Since it's a package manager, I'd guess the expectation is the process will die soon-ish afterwards (once it's installed whatever it's resolved). There's a discussion of re-enabling it after dependency resolution (so postinstall hooks run with GC enabled) though.

daveid|11 years ago

Garbage collection is slow, but reduces memory usage. So disabling it costs memory. Also, Composer does not keep running, once the job is done, the script terminates, so you don't have to enable GC back again (it's only disabled in the context of the current execution).

kornakiewicz|11 years ago

I remember story of my friend in algorithmic contest for high school students in Poland (which are quite hard). He solved problems correctly, but in his implementation he got to check in every iteration of loop if a collection still got any elements. He used col.size()==0 instead of col.isEmpty(). The first was O(n) and it fucked up all performance.

tantalor|11 years ago

That's a bug.

shaurz|11 years ago

Wait, when did Github become the new 4chan?

meowface|11 years ago

It's much closer to reddit than 4chan, otherwise the nature of the images posted would be a little different.
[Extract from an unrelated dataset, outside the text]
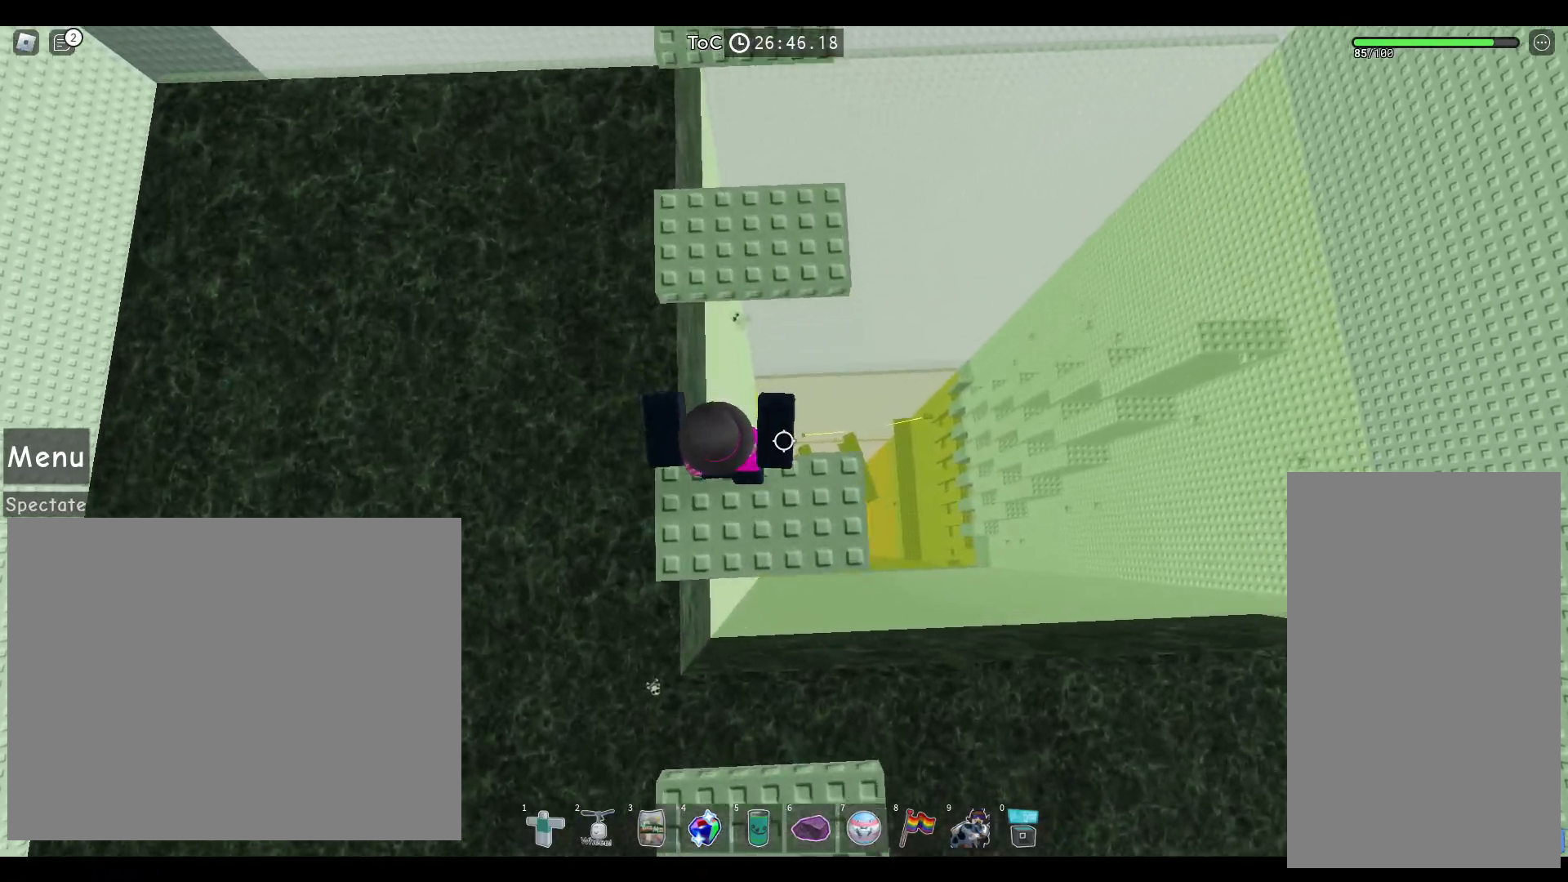
{"keys": ["space", "w"], "mouse": [], "events": [[67, "d", "up"]]}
And it's been like this for 2 or 3 years now. I've seen comment spam of images for commits and issues for quite a while.

username223|11 years ago

4chan? I always thought it was a mashup of Myspace and Dropbox. Can I find unspeakably awful porn there, too?

markartur|11 years ago

What is wrong with the comments...

trebor|11 years ago

Nothing actually, they're working correctly. The people on the other hand... that's the questionable part. ;)

gus_massa|11 years ago

I found an interesting comment between the gif: https://github.com/composer/composer/commit/ac676f47f7bbc619... by h4cc

> Behold, found something in the docs about garbage collection:

>> Therefore, it is probably wise to call gc_collect_cycles() just before you call gc_disable() to free up the memory that could be lost through possible roots that are already recorded in the root buffer. [...]

headius|11 years ago

Am I the only one that considers this disgusting? If the GC is so bad that it causes 2-10x slower operation in this use case, then it's a bad GC. I mean really, really bad. Short-lived objects in any modern GC should be swept away trivially without a lot of overhead. Of course we're talking about PHP here, so perhaps it's redundant to say something about it sucks, but jesus...runtimes that require hacks like this should be taken out back and shot.

NDizzle|11 years ago

Wow, OSX 64bit chrome can't handle that many animated gifs. 32bit could just fine. What gives?!

r109|11 years ago

BeamSyncDropper v2

munificent|11 years ago

I was curious, so I did some investigation, starting here:

http://php.net/manual/en/features.gc.php

Here's when I found:

PHP uses ref-counting for most garbage collection. That means non-cyclic data structures are collected eagerly, as soon as the last reference to an object is removed.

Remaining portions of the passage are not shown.